Kazakhstan’s argument was straightforward: the country’s inexpensive and plentiful coal resources would transform it as one of the most profitable places in the world to do business. And the miners made a hasty entry. By August, Kazakhstan had surpassed the United States as the world’s second-largest Bitcoin mining country, according to data from the Cambridge Centre for Alternative Finance.

In October, Kazakhstan experienced a power shortage as the country’s largest power plant was forced to shut down two units for maintenance, totaling 1,000 megawatts, or around 5% of the country’s electricity supply. Simultaneously, electrical demand soared. Until September, the country consumed an excess amount of electricity during peak hours similar to the Almaty region, the country’s most populous region. A large portion of that comes from the miners.

There are approximately 50 cryptocurrency mining data centres that are registered. As of October, they consumed over 700 megawatts of electricity. Additionally, the energy ministry stated that unlicensed activities, dubbed grey miners, need an additional 250 megawatts.

Electric grids must maintain an exact balance of demand and supply. With so much generation lacking, Kazakhstan turned to the miners to avert blackouts on the power grid. Kazakhstan’s energy ministry contemplated imposing an order restricting new cryptocurrency miners’ power use, but abandoned the notion following public discussion in October.

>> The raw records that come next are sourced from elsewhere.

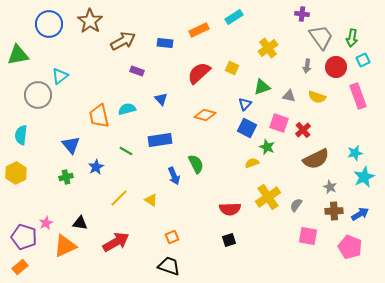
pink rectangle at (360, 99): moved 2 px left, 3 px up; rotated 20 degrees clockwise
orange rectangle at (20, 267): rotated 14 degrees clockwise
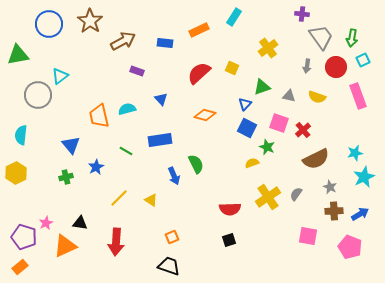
cyan rectangle at (234, 17): rotated 24 degrees counterclockwise
gray semicircle at (296, 205): moved 11 px up
red arrow at (116, 242): rotated 124 degrees clockwise
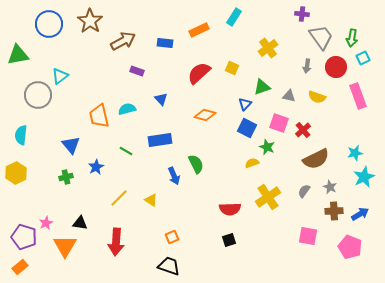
cyan square at (363, 60): moved 2 px up
gray semicircle at (296, 194): moved 8 px right, 3 px up
orange triangle at (65, 246): rotated 35 degrees counterclockwise
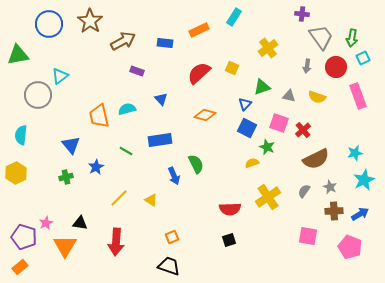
cyan star at (364, 177): moved 3 px down
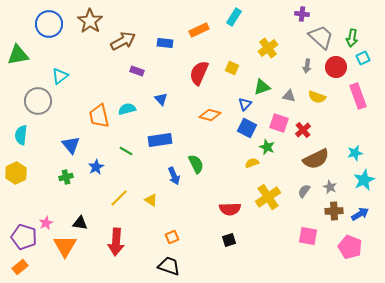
gray trapezoid at (321, 37): rotated 12 degrees counterclockwise
red semicircle at (199, 73): rotated 25 degrees counterclockwise
gray circle at (38, 95): moved 6 px down
orange diamond at (205, 115): moved 5 px right
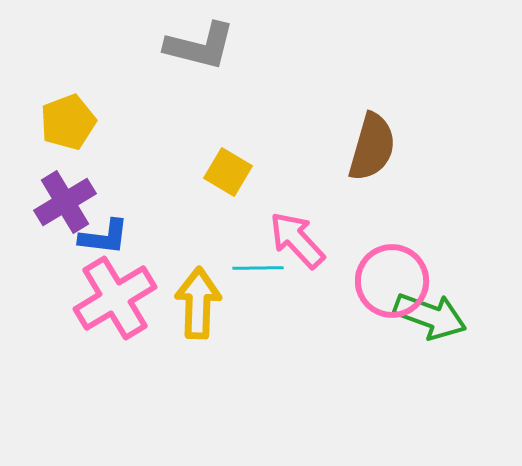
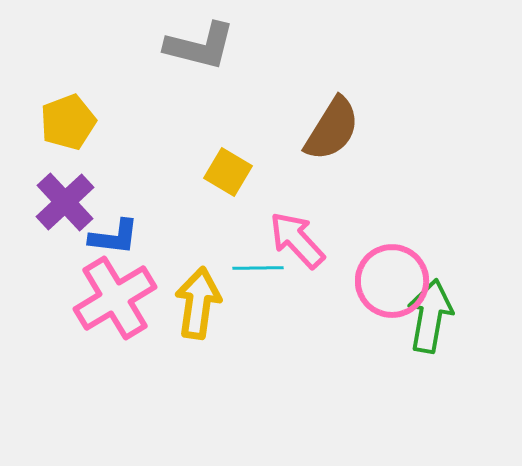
brown semicircle: moved 40 px left, 18 px up; rotated 16 degrees clockwise
purple cross: rotated 12 degrees counterclockwise
blue L-shape: moved 10 px right
yellow arrow: rotated 6 degrees clockwise
green arrow: rotated 100 degrees counterclockwise
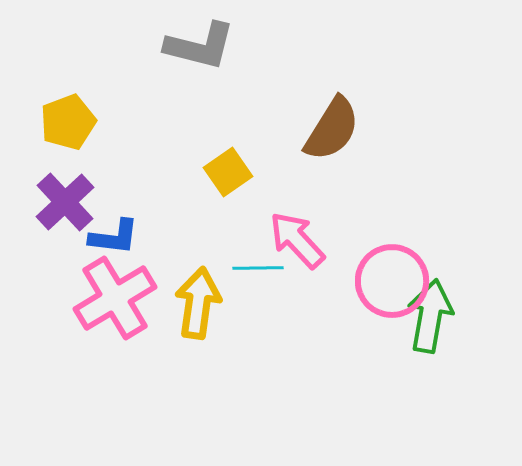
yellow square: rotated 24 degrees clockwise
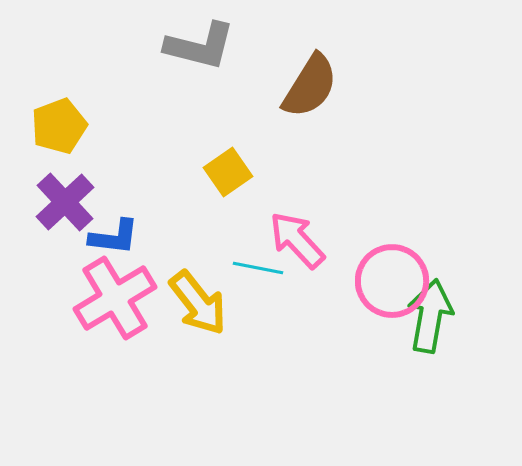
yellow pentagon: moved 9 px left, 4 px down
brown semicircle: moved 22 px left, 43 px up
cyan line: rotated 12 degrees clockwise
yellow arrow: rotated 134 degrees clockwise
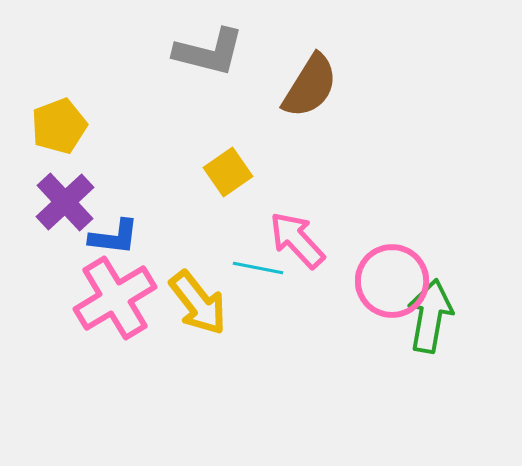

Rather than that, it altered existing legislation to allow grid operator Kegoc to restrict or eliminate power supplies to digital miners in the case of a power shortage or to avert emergency scenarios. Didar Bekbauov, the founder and CEO of Almaty-based Bitcoin mining hosting business Xive, got an inquiry in September inquiring about his company’s operations.

After the metallurgical site where Xive and three other mining businesses were located completed the necessary papers with the authorities regarding their activities, the power was switched off. At first, he was without power for approximately 50% of the time, then for approximately 80% of the time. After a few weeks, power was entirely cut off.

“They’re attempting to scapegoat mining by claiming that a super load of electricity occurred as a result of miners,” Mr Bekbauov explained. “Miners in Kazakhstan are quite dissatisfied at the moment.”

Mr Bekbauov was eventually forced to close the largest of his two mining operations, a 10-megawatt facility in southern Kazakhstan. Several of his investors exported their equipment to Russia and the United States. Mr Bekbauov is also considering establishing a presence in the United States. However, he has not completely abandoned Kazakhstan. He is preparing to expand his mine in the country’s north.

Rather than rely on the grid, the new campus will purchase gas straight from a new power plant being constructed on the site of the fuel’s extraction. Xive signed a long-term arrangement to purchase the gas early this year, prior to the global price surge. Kazakhstan is hardly the only place where Bitcoin miners have soured on the assurance of cheap power.

Iceland’s primary utility has reduced supplies to certain industrial customers and turned away new Bitcoin miners due to a power shortage. While some businesses may continue to operate in Kazakhstan, the country is likely to stay a minor player in the global Bitcoin mining sector. A few months before, Denis Rusinovich announced his intention to establish a Bitcoin mining facility capable of consuming up to 100 megawatts of electricity.

Now, the founder of Switzerland-based Maveric Group, which invests in cryptocurrency mining, views the country as a specialized possibility, even when power from the massive coal plant resumes normal operation. Now, the founder of Switzerland-based Maveric Group, which invests in cryptocurrency mining, views the country as a specialized possibility, even when power from the massive coal plant resumes normal operation.